=== Directions for this task ===
Which lines in the records below include the word "grey"? Report each of them in full.

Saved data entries

* * * *

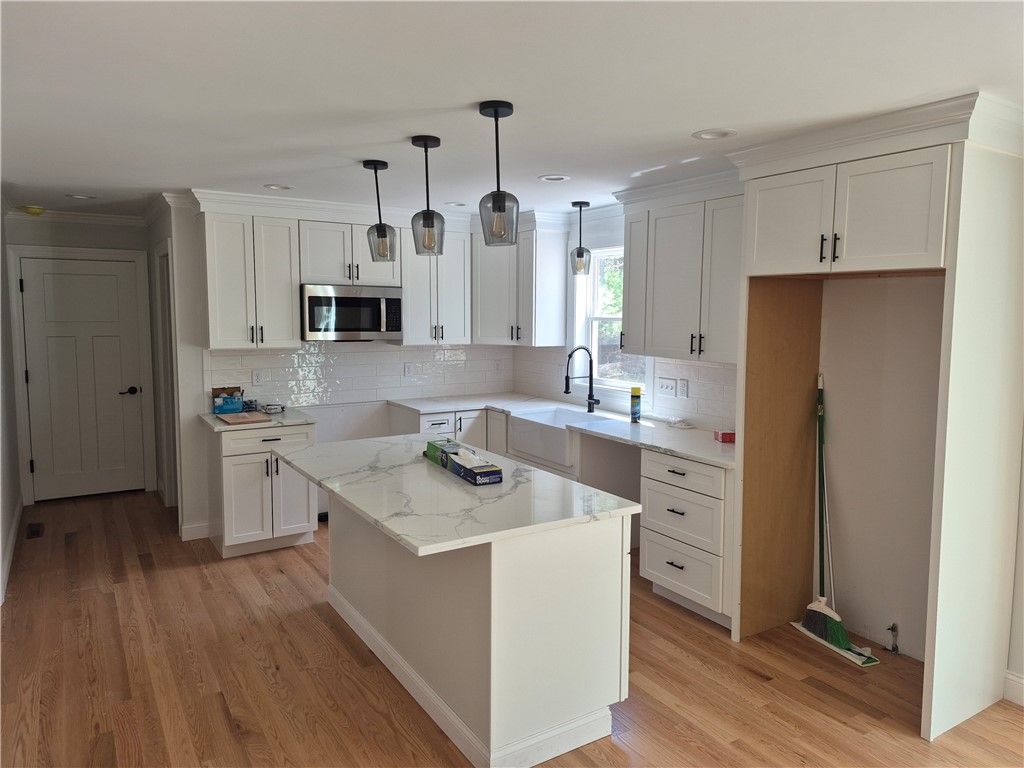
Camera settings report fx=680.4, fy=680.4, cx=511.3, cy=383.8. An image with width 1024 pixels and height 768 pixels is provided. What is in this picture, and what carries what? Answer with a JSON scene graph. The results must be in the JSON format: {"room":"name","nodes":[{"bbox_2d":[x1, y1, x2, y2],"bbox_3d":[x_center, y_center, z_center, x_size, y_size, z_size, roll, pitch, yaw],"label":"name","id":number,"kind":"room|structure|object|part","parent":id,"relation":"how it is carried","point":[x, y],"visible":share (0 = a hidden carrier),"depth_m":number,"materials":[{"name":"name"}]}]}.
{"room":"kitchen","nodes":[
{"label":"kitchen","id":0,"kind":"room"},
{"bbox_2d":[0,208,21,607],"bbox_3d":[-2.204,0.141,2.542,0.136,2.447,7.203,-3,7,-32],"label":"left wall","id":1,"kind":"structure","parent":0,"point":[15,493],"depth_m":4.79,"materials":[{"name":"white paint"}]},
{"bbox_2d":[0,497,22,604],"bbox_3d":[-2.355,1.245,3.004,0.017,0.120,6.167,-3,7,-32],"label":"baseboard","id":2,"kind":"structure","parent":1,"relation":"attached to","point":[13,530],"depth_m":4.45,"materials":[{"name":"white paint"}]},
{"bbox_2d":[2,210,151,505],"bbox_3d":[-3.681,-0.228,5.865,1.106,2.447,0.131,-3,7,-32],"label":"hallway end wall","id":3,"kind":"structure","parent":0,"point":[64,242],"depth_m":5.69,"materials":[{"name":"paint"}]},
{"bbox_2d":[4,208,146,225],"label":"crown molding","id":4,"kind":"structure","parent":3,"relation":"attached to","point":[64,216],"depth_m":5.70,"materials":[{"name":"white paint"}]},
{"bbox_2d":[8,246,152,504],"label":"door frame","id":5,"kind":"structure","parent":3,"relation":"attached to","point":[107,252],"depth_m":5.75,"materials":[{"name":"white paint"}]},
{"bbox_2d":[20,256,153,502],"bbox_3d":[-3.662,-0.030,5.859,0.817,2.056,0.108,-3,7,-32],"label":"door","id":6,"kind":"structure","parent":3,"relation":"in","point":[115,282],"depth_m":5.87,"materials":[{"name":"white paint"}]},
{"bbox_3d":[-3.366,0.067,6.005,0.154,0.069,0.121,-3,7,-32],"label":"door handle","id":7,"kind":"part","parent":6,"relation":"part of","materials":[{"name":"black metal"}]},
{"bbox_2d":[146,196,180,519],"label":"hallway side wall","id":8,"kind":"structure","parent":0,"point":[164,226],"depth_m":5.54,"materials":[{"name":"paint"}]},
{"bbox_2d":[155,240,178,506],"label":"side door","id":9,"kind":"structure","parent":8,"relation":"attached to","point":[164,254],"depth_m":5.46,"materials":[{"name":"white paint"}]},
{"bbox_2d":[154,197,518,541],"bbox_3d":[-1.184,-0.173,5.615,2.894,2.455,0.129,-3,7,-32],"label":"back wall","id":10,"kind":"structure","parent":0,"point":[196,431],"depth_m":4.89,"materials":[{"name":"white paint"}]},
{"bbox_2d":[179,521,209,540],"bbox_3d":[-2.297,1.061,4.910,0.182,0.111,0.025,-3,7,-32],"label":"baseboard","id":11,"kind":"structure","parent":10,"relation":"attached to","point":[189,538],"depth_m":4.90,"materials":[{"name":"white paint"}]},
{"bbox_2d":[200,206,300,349],"bbox_3d":[-1.853,-0.720,4.823,0.586,0.922,0.364,-3,7,-32],"label":"upper cabinet","id":12,"kind":"object","parent":10,"relation":"attached to","point":[289,297],"visible":0.94,"depth_m":4.69,"materials":[{"name":"white paint"}]},
{"bbox_2d":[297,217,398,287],"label":"upper cabinet","id":13,"kind":"object","parent":10,"relation":"attached to","point":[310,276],"visible":0.84,"depth_m":5.01,"materials":[{"name":"white paint"}]},
{"bbox_2d":[301,283,402,340],"bbox_3d":[-1.236,-0.543,5.181,0.744,0.403,0.459,-3,7,-32],"label":"microwave","id":14,"kind":"object","parent":13,"relation":"attached to","point":[348,300],"visible":0.94,"depth_m":5.01,"materials":[{"name":"silver metal"}]},
{"bbox_2d":[205,342,514,408],"bbox_3d":[-1.110,-0.099,5.571,2.555,0.477,0.009,-3,7,-32],"label":"tile backsplash","id":15,"kind":"structure","parent":10,"relation":"attached to","point":[299,358],"depth_m":5.47,"materials":[{"name":"white tile"}]},
{"bbox_2d":[252,369,262,385],"bbox_3d":[-1.888,-0.044,5.051,0.072,0.117,0.008,-3,7,-32],"label":"outlet","id":16,"kind":"object","parent":15,"relation":"attached to","point":[257,377],"visible":0.98,"depth_m":5.05,"materials":[{"name":"white plastic"}]},
{"bbox_2d":[404,362,413,376],"bbox_3d":[-0.857,-0.117,5.672,0.072,0.117,0.008,-3,7,-32],"label":"outlet","id":17,"kind":"object","parent":15,"relation":"attached to","point":[408,373],"visible":0.99,"depth_m":5.67,"materials":[{"name":"white plastic"}]},
{"bbox_2d":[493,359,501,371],"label":"outlet","id":18,"kind":"object","parent":15,"relation":"attached to","point":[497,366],"visible":0.99,"depth_m":6.07,"materials":[{"name":"white plastic"}]},
{"bbox_2d":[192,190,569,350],"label":"upper cabinet run","id":19,"kind":"object","parent":10,"relation":"attached to","point":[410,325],"visible":0.85,"depth_m":5.02,"materials":[{"name":"white paint"}]},
{"bbox_2d":[397,222,473,345],"bbox_3d":[-0.666,-0.791,5.550,0.610,0.931,0.372,-3,7,-32],"label":"upper cabinet","id":20,"kind":"object","parent":10,"relation":"attached to","point":[456,282],"visible":0.82,"depth_m":5.42,"materials":[{"name":"white paint"}]},
{"bbox_2d":[0,489,1023,767],"bbox_3d":[-0.339,1.378,2.968,4.395,0.090,8.928,-3,7,-32],"label":"floor","id":21,"kind":"structure","parent":0,"point":[136,569],"depth_m":3.05,"materials":[{"name":"brown wood"}]},
{"bbox_2d":[26,522,44,538],"bbox_3d":[-3.552,1.087,5.069,0.104,0.008,0.317,-3,7,-32],"label":"floor vent","id":22,"kind":"object","parent":21,"relation":"in","point":[34,532],"visible":0.96,"depth_m":5.06,"materials":[{"name":"metal"}]},
{"bbox_2d":[206,421,316,558],"bbox_3d":[-1.761,0.693,4.807,0.616,0.880,0.669,-3,7,-32],"label":"base cabinet","id":23,"kind":"object","parent":21,"relation":"on","point":[278,439],"visible":0.71,"depth_m":4.54,"materials":[{"name":"white paint"}]},
{"bbox_2d":[201,407,316,431],"bbox_3d":[-1.775,0.240,4.783,0.670,0.034,0.696,-3,7,-32],"label":"countertop","id":24,"kind":"structure","parent":23,"relation":"on","point":[206,418],"depth_m":4.61,"materials":[{"name":"stone"}]},
{"bbox_2d":[210,386,244,414],"bbox_3d":[-2.055,0.114,4.928,0.220,0.174,0.137,-3,7,-32],"label":"blue box","id":25,"kind":"object","parent":24,"relation":"on","point":[221,411],"visible":0.97,"depth_m":4.88,"materials":[{"name":"blue cardboard"}]},
{"bbox_2d":[217,411,272,424],"bbox_3d":[-1.824,0.227,4.639,0.312,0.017,0.305,-3,7,-32],"label":"cardboard sheet","id":26,"kind":"object","parent":24,"relation":"on","point":[253,418],"visible":0.99,"depth_m":4.59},
{"bbox_2d":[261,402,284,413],"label":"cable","id":27,"kind":"object","parent":24,"relation":"on","point":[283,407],"visible":0.98,"depth_m":4.94,"materials":[{"name":"plastic"}]},
{"bbox_2d":[328,499,634,767],"bbox_3d":[-0.363,0.871,3.254,0.861,0.872,1.893,-3,7,-32],"label":"kitchen island","id":28,"kind":"object","parent":21,"relation":"on","point":[620,556],"visible":0.74,"depth_m":2.58,"materials":[{"name":"white paint"}]},
{"bbox_2d":[270,432,641,556],"bbox_3d":[-0.380,0.418,3.181,1.034,0.035,1.751,-3,7,-32],"label":"island countertop","id":29,"kind":"structure","parent":28,"relation":"on","point":[369,513],"depth_m":2.75,"materials":[{"name":"white stone"}]},
{"bbox_2d":[425,440,502,485],"bbox_3d":[-0.228,0.355,3.156,0.147,0.093,0.507,-3,7,-32],"label":"box","id":30,"kind":"object","parent":29,"relation":"on","point":[475,482],"visible":0.99,"depth_m":3.06,"materials":[{"name":"cardboard"}]},
{"bbox_2d":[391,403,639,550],"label":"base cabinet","id":31,"kind":"object","parent":21,"relation":"on","point":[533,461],"visible":0.23,"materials":[{"name":"white paint"}]},
{"bbox_2d":[504,405,590,467],"bbox_3d":[0.357,0.375,4.963,0.514,0.253,0.793,-3,7,-32],"label":"farmhouse sink","id":32,"kind":"object","parent":31,"relation":"in","point":[565,435],"visible":0.71,"depth_m":4.87,"materials":[{"name":"white ceramic"}]},
{"bbox_2d":[386,392,735,468],"bbox_3d":[0.358,0.266,4.668,0.943,0.035,3.020,-3,7,-32],"label":"countertop","id":33,"kind":"structure","parent":31,"relation":"on","point":[681,452],"depth_m":4.48,"materials":[{"name":"white stone"}]},
{"bbox_2d":[563,347,599,412],"bbox_3d":[0.519,-0.034,5.009,0.281,0.500,0.107,-3,7,-32],"label":"faucet","id":34,"kind":"object","parent":33,"relation":"on","point":[592,399],"visible":0.99,"depth_m":5.05,"materials":[{"name":"black metal"}]},
{"bbox_2d":[630,386,641,421],"bbox_3d":[0.848,0.137,4.652,0.075,0.236,0.074,-3,7,-32],"label":"spray can","id":35,"kind":"object","parent":33,"relation":"on","point":[634,396],"visible":0.99,"depth_m":4.62,"materials":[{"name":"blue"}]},
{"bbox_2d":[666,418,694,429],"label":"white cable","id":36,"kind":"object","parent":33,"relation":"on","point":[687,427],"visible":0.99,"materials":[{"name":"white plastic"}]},
{"bbox_2d":[714,429,734,442],"bbox_3d":[1.264,0.301,3.977,0.132,0.059,0.096,0,6,-5],"label":"red box","id":37,"kind":"object","parent":33,"relation":"on","point":[730,437],"visible":0.88,"depth_m":3.93,"materials":[{"name":"red cardboard"}]},
{"bbox_2d":[637,449,733,629],"bbox_3d":[1.157,0.817,3.852,0.662,0.878,0.629,-3,7,-32],"label":"drawer cabinet","id":38,"kind":"object","parent":21,"relation":"on","point":[656,575],"visible":0.61,"depth_m":3.66,"materials":[{"name":"white paint"}]},
{"bbox_2d":[796,377,880,664],"bbox_3d":[1.653,0.647,3.450,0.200,1.332,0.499,-1,6,-18],"label":"broom","id":39,"kind":"object","parent":21,"relation":"on","point":[823,614],"visible":0.96,"depth_m":3.47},
{"bbox_2d":[724,95,1023,741],"bbox_3d":[1.603,0.145,3.038,0.748,2.382,1.071,-3,7,-32],"label":"refrigerator cabinet","id":40,"kind":"object","parent":21,"relation":"on","point":[940,683],"visible":0.97,"depth_m":2.78,"materials":[{"name":"wood"}]},
{"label":"door","id":41,"kind":"part","parent":40,"relation":"part of","materials":[{"name":"white paint"}]},
{"bbox_2d":[0,0,1023,220],"bbox_3d":[-0.442,-1.151,2.908,4.666,0.101,8.855,-3,7,-32],"label":"ceiling","id":42,"kind":"structure","parent":0,"point":[704,117],"depth_m":2.40,"materials":[{"name":"white paint"}]},
{"bbox_2d":[20,205,45,215],"bbox_3d":[-3.795,-1.372,5.393,0.166,0.055,0.166,-3,7,-32],"label":"smoke detector","id":43,"kind":"object","parent":42,"relation":"attached to","point":[34,209],"visible":0.99,"depth_m":5.35,"materials":[{"name":"yellow"}]},
{"bbox_2d":[66,193,96,199],"bbox_3d":[-3.076,-1.342,4.857,0.193,0.026,0.192,-3,7,-32],"label":"recessed light","id":44,"kind":"object","parent":42,"relation":"in","point":[83,196],"visible":0.97,"depth_m":4.86,"materials":[{"name":"white"}]},
{"bbox_2d":[263,183,293,190],"bbox_3d":[-1.505,-1.279,4.377,0.191,0.038,0.190,-3,7,-32],"label":"recessed light","id":45,"kind":"object","parent":42,"relation":"in","point":[283,188],"visible":0.95,"depth_m":4.38,"materials":[{"name":"white"}]},
{"bbox_2d":[364,159,396,263],"bbox_3d":[-0.712,-0.917,3.645,0.152,0.540,0.154,-3,7,-32],"label":"pendant light","id":46,"kind":"object","parent":42,"relation":"hanging from","point":[376,168],"visible":1,"depth_m":3.62,"materials":[{"name":"grey glass"}]},
{"bbox_2d":[410,134,444,255],"bbox_3d":[-0.392,-0.866,3.148,0.153,0.529,0.154,-3,7,-32],"label":"pendant light","id":47,"kind":"object","parent":42,"relation":"hanging from","point":[425,145],"visible":1,"depth_m":3.13,"materials":[{"name":"black"}]},
{"bbox_2d":[443,201,465,206],"bbox_3d":[-0.421,-1.333,5.016,0.185,0.038,0.185,-3,7,-32],"label":"recessed light","id":48,"kind":"object","parent":42,"relation":"in","point":[456,205],"visible":0.93,"depth_m":5.01,"materials":[{"name":"white"}]},
{"bbox_2d":[477,100,518,246],"bbox_3d":[-0.055,-0.809,2.643,0.156,0.533,0.157,-3,7,-32],"label":"pendant light","id":49,"kind":"object","parent":42,"relation":"hanging from","point":[495,110],"visible":1,"depth_m":2.62,"materials":[{"name":"black"}]},
{"bbox_2d":[538,174,570,181],"bbox_3d":[0.253,-1.221,4.030,0.190,0.018,0.190,-3,7,-32],"label":"recessed light","id":50,"kind":"object","parent":42,"relation":"in","point":[548,177],"visible":0.99,"depth_m":4.02,"materials":[{"name":"white"}]},
{"bbox_2d":[569,201,591,275],"bbox_3d":[0.502,-1.049,4.925,0.151,0.526,0.151,-3,7,-32],"label":"pendant light","id":51,"kind":"object","parent":42,"relation":"hanging from","point":[577,254],"visible":1,"depth_m":4.90,"materials":[{"name":"grey glass"}]},
{"bbox_2d":[692,128,736,139],"bbox_3d":[0.901,-1.113,3.024,0.193,0.017,0.194,-3,7,-32],"label":"recessed light","id":52,"kind":"object","parent":42,"relation":"in","point":[707,136],"visible":0.99,"depth_m":3.02,"materials":[{"name":"white"}]},
{"bbox_2d":[515,202,1020,678],"bbox_3d":[1.948,0.104,3.285,0.151,2.442,7.039,-3,7,-32],"label":"right wall","id":53,"kind":"structure","parent":0,"point":[878,485],"depth_m":3.33,"materials":[{"name":"white paint"}]},
{"bbox_2d":[472,214,570,346],"bbox_3d":[-0.001,-0.807,5.715,0.619,0.942,0.755,-3,7,-32],"label":"corner upper cabinet","id":54,"kind":"object","parent":53,"relation":"attached to","point":[560,282],"visible":0.9,"depth_m":5.49,"materials":[{"name":"white paint"}]},
{"bbox_2d":[571,245,654,395],"bbox_3d":[0.786,-0.488,5.087,0.153,1.150,0.988,-3,7,-32],"label":"window","id":55,"kind":"structure","parent":53,"relation":"in","point":[618,317],"depth_m":5.33,"materials":[{"name":"white"}]},
{"bbox_2d":[508,344,738,431],"bbox_3d":[0.832,-0.022,4.977,0.009,0.464,2.901,-3,7,-32],"label":"tile backsplash","id":56,"kind":"structure","parent":53,"relation":"attached to","point":[709,368],"depth_m":4.58,"materials":[{"name":"white tile"}]},
{"bbox_2d":[656,377,677,395],"bbox_3d":[1.048,0.016,4.597,0.018,0.116,0.165,-3,7,-32],"label":"light switch","id":57,"kind":"object","parent":56,"relation":"attached to","point":[668,386],"visible":0.98,"depth_m":4.59,"materials":[{"name":"white plastic"}]},
{"bbox_2d":[677,378,688,397],"bbox_3d":[1.123,0.029,4.470,0.009,0.118,0.075,-3,7,-32],"label":"outlet","id":58,"kind":"object","parent":56,"relation":"attached to","point":[683,388],"visible":0.97,"depth_m":4.46,"materials":[{"name":"white plastic"}]},
{"bbox_2d":[617,174,743,363],"bbox_3d":[1.123,-0.638,4.047,0.370,0.960,1.094,-3,7,-32],"label":"upper cabinet","id":59,"kind":"object","parent":53,"relation":"attached to","point":[656,297],"visible":0.73,"depth_m":3.95,"materials":[{"name":"white paint"}]},
{"bbox_2d":[885,623,900,653],"bbox_3d":[1.856,1.239,3.324,0.081,0.145,0.048,-3,7,-32],"label":"water valve","id":60,"kind":"object","parent":53,"relation":"attached to","point":[893,627],"visible":0.98,"depth_m":3.32,"materials":[{"name":"silver metal"}]},
{"bbox_2d":[1003,671,1023,706],"bbox_3d":[2.838,1.414,1.817,0.016,0.120,2.732,-3,7,-32],"label":"baseboard","id":61,"kind":"structure","parent":53,"relation":"attached to","point":[1020,680],"depth_m":2.91,"materials":[{"name":"white paint"}]}
]}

* * * *

=== Solved problem ===
{"bbox_2d":[364,159,396,263],"bbox_3d":[-0.712,-0.917,3.645,0.152,0.540,0.154,-3,7,-32],"label":"pendant light","id":46,"kind":"object","parent":42,"relation":"hanging from","point":[376,168],"visible":1,"depth_m":3.62,"materials":[{"name":"grey glass"}]},
{"bbox_2d":[569,201,591,275],"bbox_3d":[0.502,-1.049,4.925,0.151,0.526,0.151,-3,7,-32],"label":"pendant light","id":51,"kind":"object","parent":42,"relation":"hanging from","point":[577,254],"visible":1,"depth_m":4.90,"materials":[{"name":"grey glass"}]},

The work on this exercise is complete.